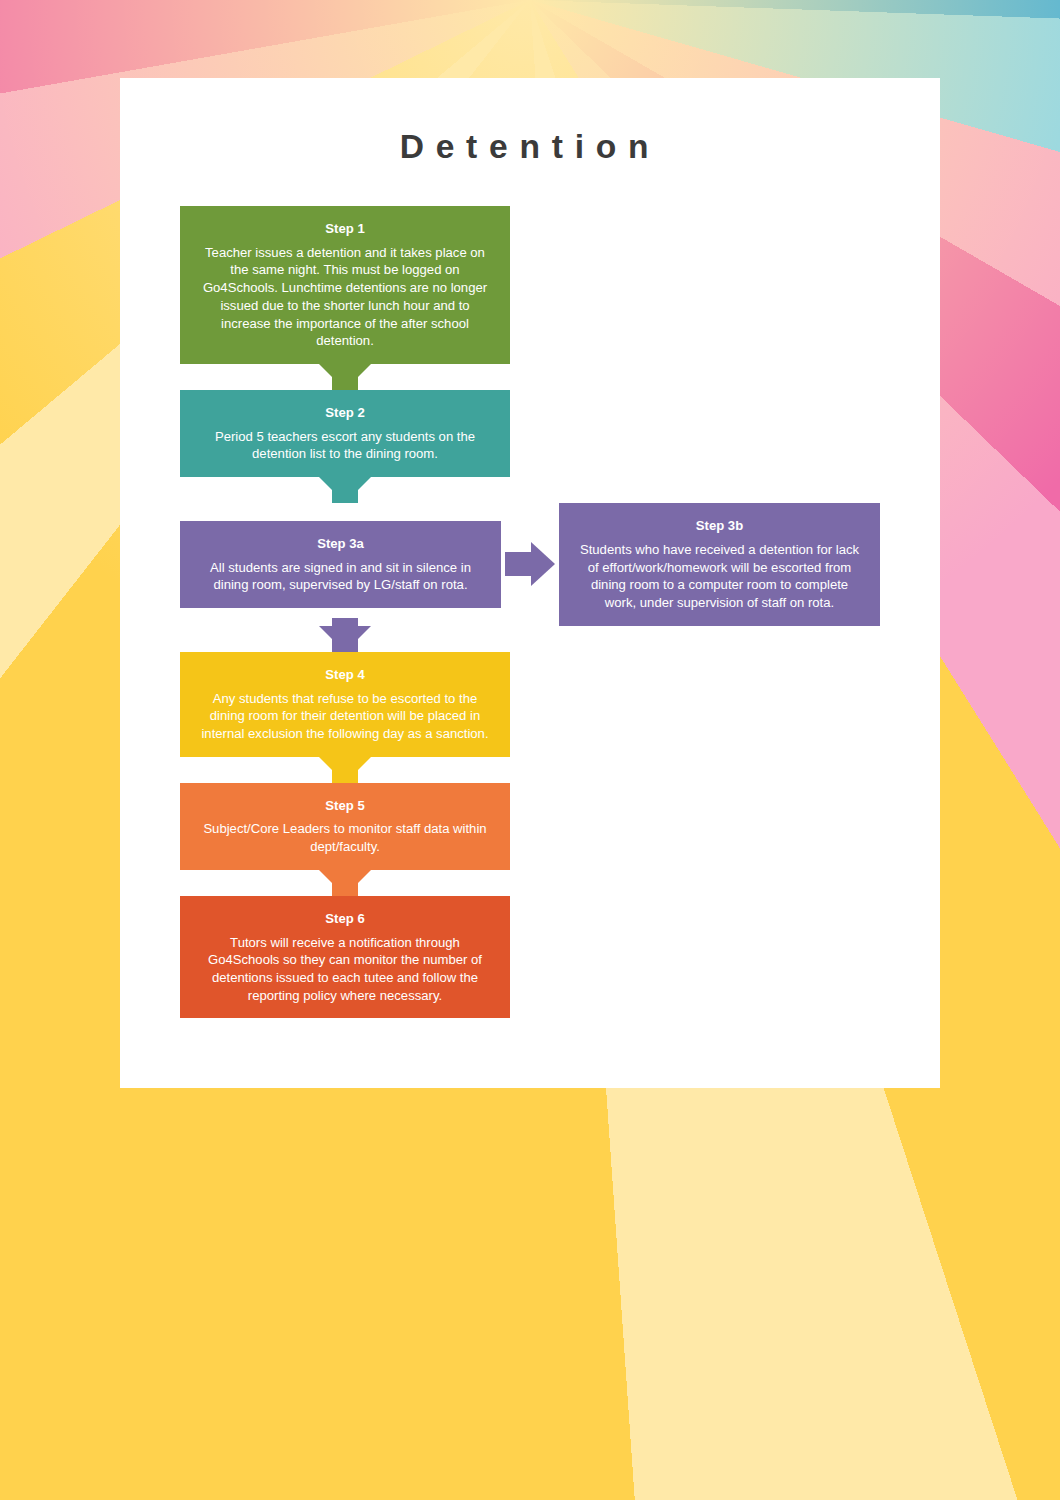Detention
Step 1 Teacher issues a detention and it takes place on the same night. This must be logged on Go4Schools. Lunchtime detentions are no longer issued due to the shorter lunch hour and to increase the importance of the after school detention.
Step 2 Period 5 teachers escort any students on the detention list to the dining room.
Step 3a All students are signed in and sit in silence in dining room, supervised by LG/staff on rota.
Step 3b Students who have received a detention for lack of effort/work/homework will be escorted from dining room to a computer room to complete work, under supervision of staff on rota.
Step 4 Any students that refuse to be escorted to the dining room for their detention will be placed in internal exclusion the following day as a sanction.
Step 5 Subject/Core Leaders to monitor staff data within dept/faculty.
Step 6 Tutors will receive a notification through Go4Schools so they can monitor the number of detentions issued to each tutee and follow the reporting policy where necessary.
....
▶ _YOUR TASK_: The records above, copied word for word without the pictures, are what should be output.

▶ _ANSWER TO THE EXERCISE_:
Detention
Step 1 Teacher issues a detention and it takes place on the same night. This must be logged on Go4Schools. Lunchtime detentions are no longer issued due to the shorter lunch hour and to increase the importance of the after school detention.
Step 2 Period 5 teachers escort any students on the detention list to the dining room.
Step 3a All students are signed in and sit in silence in dining room, supervised by LG/staff on rota.
Step 3b Students who have received a detention for lack of effort/work/homework will be escorted from dining room to a computer room to complete work, under supervision of staff on rota.
Step 4 Any students that refuse to be escorted to the dining room for their detention will be placed in internal exclusion the following day as a sanction.
Step 5 Subject/Core Leaders to monitor staff data within dept/faculty.
Step 6 Tutors will receive a notification through Go4Schools so they can monitor the number of detentions issued to each tutee and follow the reporting policy where necessary.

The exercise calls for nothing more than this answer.